New Measure Urges Schools To Stock Epinephrine

In an effort to protect millions of school children from allergic reactions caused by food allergies, President Obama today signed the School Access to Emergency Epinephrine Act.  Epinephrine is a life-saving medicine that can reverse the effects of a severe allergic reaction to food & other allergens.  It is critical that the signs of a reaction be recognized early, and treatment with epinephrine be given immediately. This new measure offers incentives to schools in states with existing laws, permitting them to keep epinephrine on hand and train their staffs how to use the injectors.

I am encouraged by the passage of this legislation and hope that the states without legislation continue to introduce and pass legislation to make epinephrine auto injectors available at schools for all children. There is no reason why we shouldn’t have epinephrine auto injectors available in our schools that could save a child’s life.  As a physician in the emergency department at Nationwide Children’s Hospital I have treated many children for serious food allergies, some that knew they were allergic to a food, but many who had no known food allergies.

5 years ago, my son Liam had an anaphylactic reaction to soy milk.  We had known that he was allergic to dairy, egg and nuts, but we had been giving him soy milk daily for 6 months when, he had his reaction. Liam was sitting in his highchair when we gave him a glass of soy milk –  he immediately started coughing and vomiting.  By the time we got his clothes off and saw the hives all over his body, he was unconscious.  My husband grabbed the auto injector and administered it to Liam and then immediately called 911.  Thankfully we could hear the sirens leaving the firehouse by the time he hung up the phone.  I rushed outside with Liam in my arms to meet the ambulance. I stood on the curb looking down at my 18 month old in my arms, pale, lifeless and unconscious.  I ran back inside and told my husband that I was going to start chest compressions.
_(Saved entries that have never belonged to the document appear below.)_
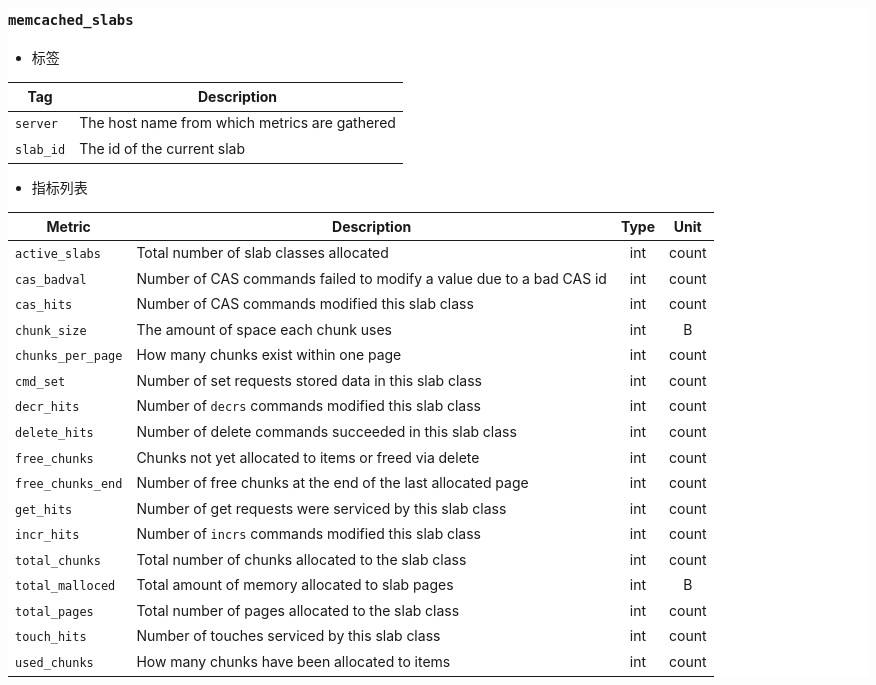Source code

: ### `memcached_slabs`

- 标签


| Tag | Description |
|  ----  | --------|
|`server`|The host name from which metrics are gathered|
|`slab_id`|The id of the current slab|

- 指标列表


| Metric | Description | Type | Unit |
| ---- |---- | :---:    | :----: |
|`active_slabs`|Total number of slab classes allocated|int|count|
|`cas_badval`|Number of CAS commands failed to modify a value due to a bad CAS id|int|count|
|`cas_hits`|Number of CAS commands modified this slab class|int|count|
|`chunk_size`|The amount of space each chunk uses|int|B|
|`chunks_per_page`|How many chunks exist within one page|int|count|
|`cmd_set`|Number of set requests stored data in this slab class|int|count|
|`decr_hits`|Number of `decrs` commands modified this slab class|int|count|
|`delete_hits`|Number of delete commands succeeded in this slab class|int|count|
|`free_chunks`|Chunks not yet allocated to items or freed via delete|int|count|
|`free_chunks_end`|Number of free chunks at the end of the last allocated page|int|count|
|`get_hits`|Number of get requests were serviced by this slab class|int|count|
|`incr_hits`|Number of `incrs` commands modified this slab class|int|count|
|`total_chunks`|Total number of chunks allocated to the slab class|int|count|
|`total_malloced`|Total amount of memory allocated to slab pages|int|B|
|`total_pages`|Total number of pages allocated to the slab class|int|count|
|`touch_hits`|Number of touches serviced by this slab class|int|count|
|`used_chunks`|How many chunks have been allocated to items|int|count|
At that moment, the ambulance pulled up and I raced back to the street and jumped in, not even letting the medics get out of the squad.  Thankfully, in the 10 minute ride to Nationwide Children’s Hospital, the epinephrine started to work and by the time we got to the Emergency Room he was sitting up on my lap, waving to the nurses.  Had we not had an auto injector at home, I don’t know that we would have been so lucky.
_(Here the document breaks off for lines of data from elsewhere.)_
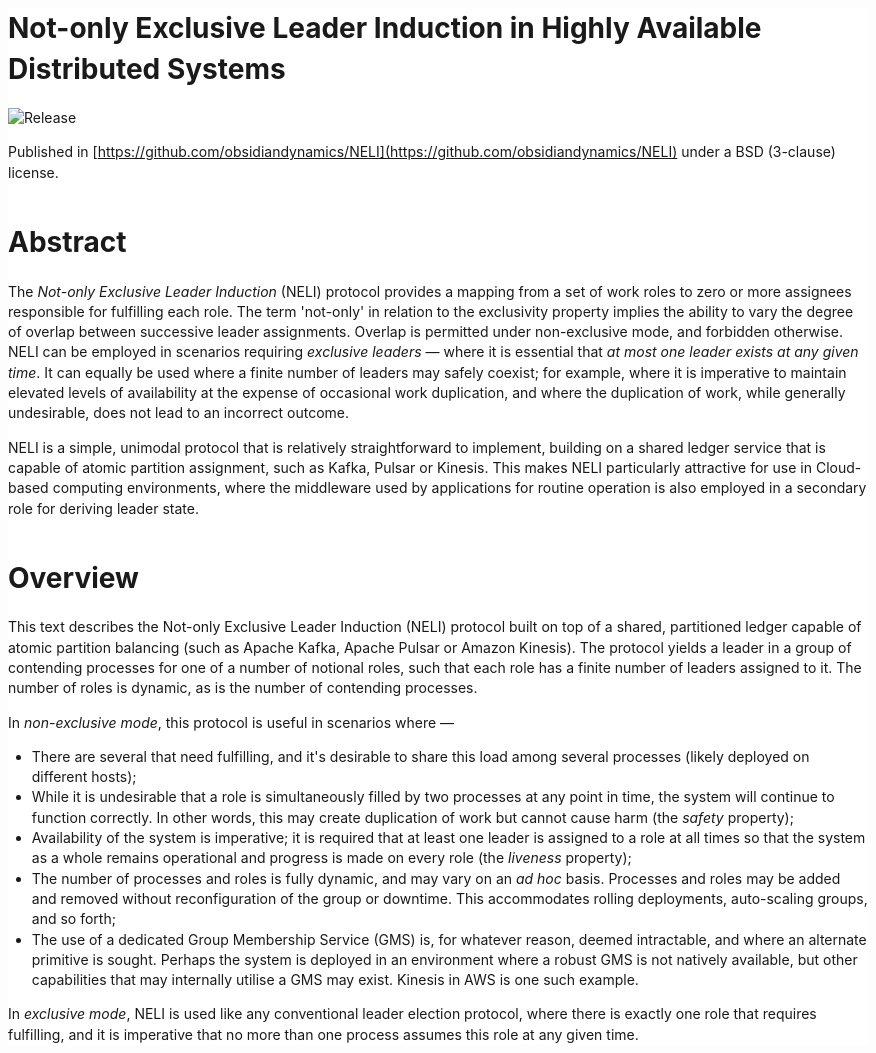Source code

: Not-only Exclusive Leader Induction in Highly Available Distributed Systems
===
![Release](https://img.shields.io/github/v/release/obsidiandynamics/neli?color=grey)

Published in [https://github.com/obsidiandynamics/NELI](https://github.com/obsidiandynamics/NELI) under a BSD (3-clause) license.


# Abstract
The *Not-only Exclusive Leader Induction* (NELI) protocol provides a mapping from a set of work roles to zero or more assignees responsible for fulfilling each role. The term 'not-only' in relation to the exclusivity property implies the ability to vary the degree of overlap between successive leader assignments. Overlap is permitted under non-exclusive mode, and forbidden otherwise. NELI can be employed in scenarios requiring *exclusive leaders* — where it is essential that _at most one leader exists at any given time_. It can equally be used where a finite number of leaders may safely coexist; for example, where it is imperative to maintain elevated levels of availability at the expense of occasional work duplication, and where the duplication of work, while generally undesirable, does not lead to an incorrect outcome.

NELI is a simple, unimodal protocol that is relatively straightforward to implement, building on a shared ledger service that is capable of atomic partition assignment, such as Kafka, Pulsar or Kinesis. This makes NELI particularly attractive for use in Cloud-based computing environments, where the middleware used by applications for routine operation is also employed in a secondary role for deriving leader state.

# Overview
This text describes the Not-only Exclusive Leader Induction (NELI) protocol built on top of a shared, partitioned ledger capable of atomic partition balancing (such as Apache Kafka, Apache Pulsar or Amazon Kinesis). The protocol yields a leader in a group of contending processes for one of a number of notional roles, such that each role has a finite number of leaders assigned to it. The number of roles is dynamic, as is the number of contending processes. 

In *non-exclusive mode*, this protocol is useful in scenarios where &mdash;

* There are several that need fulfilling, and it's desirable to share this load among several processes (likely deployed on different hosts);
* While it is undesirable that a role is simultaneously filled by two processes at any point in time, the system will continue to function correctly. In other words, this may create duplication of work but cannot cause harm (the _safety_ property);
* Availability of the system is imperative; it is required that at least one leader is assigned to a role at all times so that the system as a whole remains operational and progress is made on every role (the _liveness_ property);
* The number of processes and roles is fully dynamic, and may vary on an _ad hoc_ basis. Processes and roles may be added and removed without reconfiguration of the group or downtime. This accommodates rolling deployments, auto-scaling groups, and so forth;
* The use of a dedicated Group Membership Service (GMS) is, for whatever reason, deemed intractable, and where an alternate primitive is sought. Perhaps the system is deployed in an environment where a robust GMS is not natively available, but other capabilities that may internally utilise a GMS may exist. Kinesis in AWS is one such example.

In *exclusive mode*, NELI is used like any conventional leader election protocol, where there is exactly one role that requires fulfilling, and it is imperative that no more than one process assumes this role at any given time.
According to the CDC since 1997, the rate of food allergies in children has doubled and one in four children experience their first allergic reaction to food while at school.

Why keep self-injectable epinephrine in the schools?
o    Approximately 90% of all schools have one or more students with a food allergy

o    Studies show that 16-18% of children with food allergies have had reactions while at school due to accidental ingestion

o    Approximately 25% of life threatening food allergy reactions reported at schools occurred in children with no prior history of food allergies

o    Food allergy is just one cause of potential life threatening allergic reactions, insect stings can also cause anaphylaxis

These statistics show not only how critical it is to provide this life-saving medication in schools, but it also raises general awareness among teachers, parents and students about the seriousness of food allergies, an issue that is very important to so many families like my own.

Sarah A. Denny, MD
Sarah Denny, MD, FAAP, works as an attending physician in the Section of Emergency Medicine at Nationwide Children’s Hospital and as an Associate Clinical Professor of Pediatrics at The Ohio State University School of Medicine. She is Co-Chair of the Injury, Violence and Poison Prevention for the Ohio Chapter of the American Academy of Pediatrics and serves on the Executive Committee for the Council on Injury, Violence and Poison Prevention for the American Academy of Pediatrics. Her specific areas of interest include bike helmet awareness, safe sleep and legislative advocacy. Sarah is the mom of three energetic little boys (ages 4, 6 and 8). In her free time, Dr. Denny runs half marathons, loves to travel and is learning to garden.

2 thoughts on “New Measure Urges Schools To Stock Epinephrine

  1. I am also a mother of three little boys also, ages 6 months, 2, and 4 years old. My 4-year-old son is allergic to peanuts and eggs, and it is a nightmare for me to think of sending him away to school. I know that he will have his prescription of epinephrine at school, but I am so incredibly thankful for all the new legislation in the works to keep epinephrine on hand for ANY child who needs it. My hope is that epinephrine will not only be easily accessible in schools, but that all staff will be extensively trained on how to quickly recognize and react to the signs of an allergic reaction. I also am a pharmacist in a community setting and take great pride in being able to educate parents whose children are newly diagnosed with food allergies.